Arte Literatura Ronie Von R. Martins

Sobre velhos e crianças

Sobre velhos e crianças
13/06/20

 

Sentado o velho larga os olhos fatigados sobre a ação do novo. A criança. A força que dela irradia. E pensa. E sofre. Pelas frestas de suas rugas desertas. Pelas frinchas de seu corpo, pelas dobras dolorosas de sua carne ele sofre.
Na cabeça do velho ainda sente o corpo antigo correndo por ruas hoje modificadas. A lembrança é boa e má. Faz sorrir e sofrer pensa o velho.
Estão os dois ali. Sentados um frente ao outro. Um preso na prosaica recordação de uma vida toda, o outro captado pela tela azul de um celular. Presos os dois na casa. Quarentena imposta. Os perigos.
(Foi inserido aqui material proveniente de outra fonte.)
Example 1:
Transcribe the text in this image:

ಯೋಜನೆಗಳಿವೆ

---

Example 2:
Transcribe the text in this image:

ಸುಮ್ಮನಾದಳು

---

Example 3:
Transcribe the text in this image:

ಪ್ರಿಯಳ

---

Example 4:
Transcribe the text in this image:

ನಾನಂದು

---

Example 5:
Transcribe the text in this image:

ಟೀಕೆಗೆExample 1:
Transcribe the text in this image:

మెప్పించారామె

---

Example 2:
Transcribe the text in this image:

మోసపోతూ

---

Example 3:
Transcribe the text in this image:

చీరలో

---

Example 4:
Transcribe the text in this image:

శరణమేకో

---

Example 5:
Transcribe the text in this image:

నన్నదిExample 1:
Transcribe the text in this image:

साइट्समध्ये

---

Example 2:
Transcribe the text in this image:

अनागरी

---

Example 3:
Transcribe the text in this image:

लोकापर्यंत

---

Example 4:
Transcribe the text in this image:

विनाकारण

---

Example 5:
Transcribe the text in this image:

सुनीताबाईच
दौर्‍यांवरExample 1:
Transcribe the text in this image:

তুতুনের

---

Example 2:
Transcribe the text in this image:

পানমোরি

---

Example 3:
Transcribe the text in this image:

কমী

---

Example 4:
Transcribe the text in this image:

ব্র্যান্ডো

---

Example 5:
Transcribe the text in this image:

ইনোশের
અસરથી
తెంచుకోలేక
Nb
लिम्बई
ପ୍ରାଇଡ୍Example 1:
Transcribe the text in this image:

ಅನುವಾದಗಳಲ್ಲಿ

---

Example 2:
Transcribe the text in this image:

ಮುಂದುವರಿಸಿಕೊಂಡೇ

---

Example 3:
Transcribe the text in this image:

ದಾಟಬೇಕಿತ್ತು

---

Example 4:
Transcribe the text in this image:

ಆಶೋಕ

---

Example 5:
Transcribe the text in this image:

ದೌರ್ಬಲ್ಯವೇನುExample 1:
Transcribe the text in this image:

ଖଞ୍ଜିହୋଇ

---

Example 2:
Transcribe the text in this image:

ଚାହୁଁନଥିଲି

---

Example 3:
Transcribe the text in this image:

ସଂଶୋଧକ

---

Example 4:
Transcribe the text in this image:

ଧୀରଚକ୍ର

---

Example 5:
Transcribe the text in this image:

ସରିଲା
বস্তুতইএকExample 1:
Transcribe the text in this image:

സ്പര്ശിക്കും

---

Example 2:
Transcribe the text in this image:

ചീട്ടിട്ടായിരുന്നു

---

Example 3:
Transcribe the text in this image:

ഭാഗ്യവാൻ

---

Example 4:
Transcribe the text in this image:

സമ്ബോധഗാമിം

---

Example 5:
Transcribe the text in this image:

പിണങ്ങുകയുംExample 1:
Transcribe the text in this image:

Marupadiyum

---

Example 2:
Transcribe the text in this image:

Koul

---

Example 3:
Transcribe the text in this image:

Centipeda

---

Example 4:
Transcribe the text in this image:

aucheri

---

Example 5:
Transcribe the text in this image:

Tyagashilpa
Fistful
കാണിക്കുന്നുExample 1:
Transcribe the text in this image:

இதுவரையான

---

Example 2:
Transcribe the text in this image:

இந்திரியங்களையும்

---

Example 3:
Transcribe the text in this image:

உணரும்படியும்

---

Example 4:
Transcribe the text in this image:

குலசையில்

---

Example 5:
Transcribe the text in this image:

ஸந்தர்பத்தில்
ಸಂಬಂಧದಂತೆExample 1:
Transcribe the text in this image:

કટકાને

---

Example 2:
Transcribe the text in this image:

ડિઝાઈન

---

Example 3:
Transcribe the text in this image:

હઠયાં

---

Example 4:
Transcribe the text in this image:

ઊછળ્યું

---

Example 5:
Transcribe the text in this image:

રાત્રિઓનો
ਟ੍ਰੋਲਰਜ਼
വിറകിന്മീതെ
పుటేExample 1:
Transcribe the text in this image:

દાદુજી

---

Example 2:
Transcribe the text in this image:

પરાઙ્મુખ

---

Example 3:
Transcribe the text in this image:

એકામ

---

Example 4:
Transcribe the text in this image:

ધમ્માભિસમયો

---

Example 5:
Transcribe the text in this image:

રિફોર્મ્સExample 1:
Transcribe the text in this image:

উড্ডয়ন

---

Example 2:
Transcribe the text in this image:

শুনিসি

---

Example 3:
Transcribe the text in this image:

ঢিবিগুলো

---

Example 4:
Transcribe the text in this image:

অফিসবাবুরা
A dor. A morte. Os números macabros que não cessam. Então os dois.
O menino olha o rosto enrugado e sorri. Estaria conformado? Estaria satisfeito? Por acaso não conhece a leve brisa que levanta poucos fios de cabelo da gente e nos faz sorrir? Será que ainda não teve esse prazer?
De escalar uma árvore até o topo. E comer laranjas lá em cima…brincando de enroscar as cascas nos galhos distantes? Ainda não?
Estar preso. Pensa o velho. É uma merda.
Ainda lembra do banco na praça. É pouco. Mas é um banco. É um espaço de conexão com o mundo. Cruzar as pernas e deixar o trânsito atravessar o corpo. Fechar os olhos e deixar as vozes inundarem sua voz. Ouvi-las todas como música, como um mantra de vida. Deixar as folhas das árvores caindo, tocarem seu corpo. Os cães lamberem suas mãos. Perder-se pelos caminhos constantes das formigas. Achar-se nos voos dispersantes dos insetos que vão e vem. E alguns ainda zombavam do seu banco na praça. Um mundo inteiro? Não sabiam? Não percebiam as possibilidades?
Mas agora ele estava ali. Vendo a criança que não o via. Não poder sair. Não poder sair para a morte. Ás vezes ele pensava que tinha esse direito. Sair e encarar aquela merda. Ainda tinha um grande número de palavrões atualizados para excomungar a morte. Vinha treinando. Sorria. É claro que seria levado. Mas escandalizaria a danada. Quem ela pensava que era.
Mas e o jovem? Pequeno e preso. Sem árvore, sem formigas, sem insetos voadores. Um pequeno sem o espaço do corpo, para o corpo.
Agora o menino se acomodava na janela, telefone na mão. Olhava distante. O portão. Fechado. O muro do pátio. A árvore antiga. O balanço. O cão que esburacava o terreno. E logo voltava os olhos para o aparelho, mais imagens, mais música mais tudo de nada…
E havia um silêncio entre os dois. Abismo. O velho queria saltar. Xingando.
A criança estava calma. A alma. De cada um na janela.
A televisão seria o porto seguro da criança. Desenhos, risos, entretenimento… Mas e o velho que já azedara os olhos para os aparelhos de luz e som? O velho queria o ar. Mas o ar era o perigo.
Sofrer então, pensava. Que coisa! Quase não acreditava. Imaginara alguma vez que depois de tão velho seria preso? Precisaria estar preso?
A vida, diziam. E ele pensava na morte. Tão perto e tão chata.
Mas olhava a criança. Tão pequena e cheia de tudo.
Queria abraçar o pequeno. Mas era meio arredio aos sentimentos. Então chorou uma lágrima para dentro. Coçou um olho como se fosse um cisco.
Talvez ainda desse tempo para ambos visitarem as árvores, observar as formigas, acompanhar os voos dos insetos fugidios.
Talvez ainda desse tempo para sentarem no banco da praça, fechar os olhos ouvir todas as vozes e forças do mundo girando ao redor.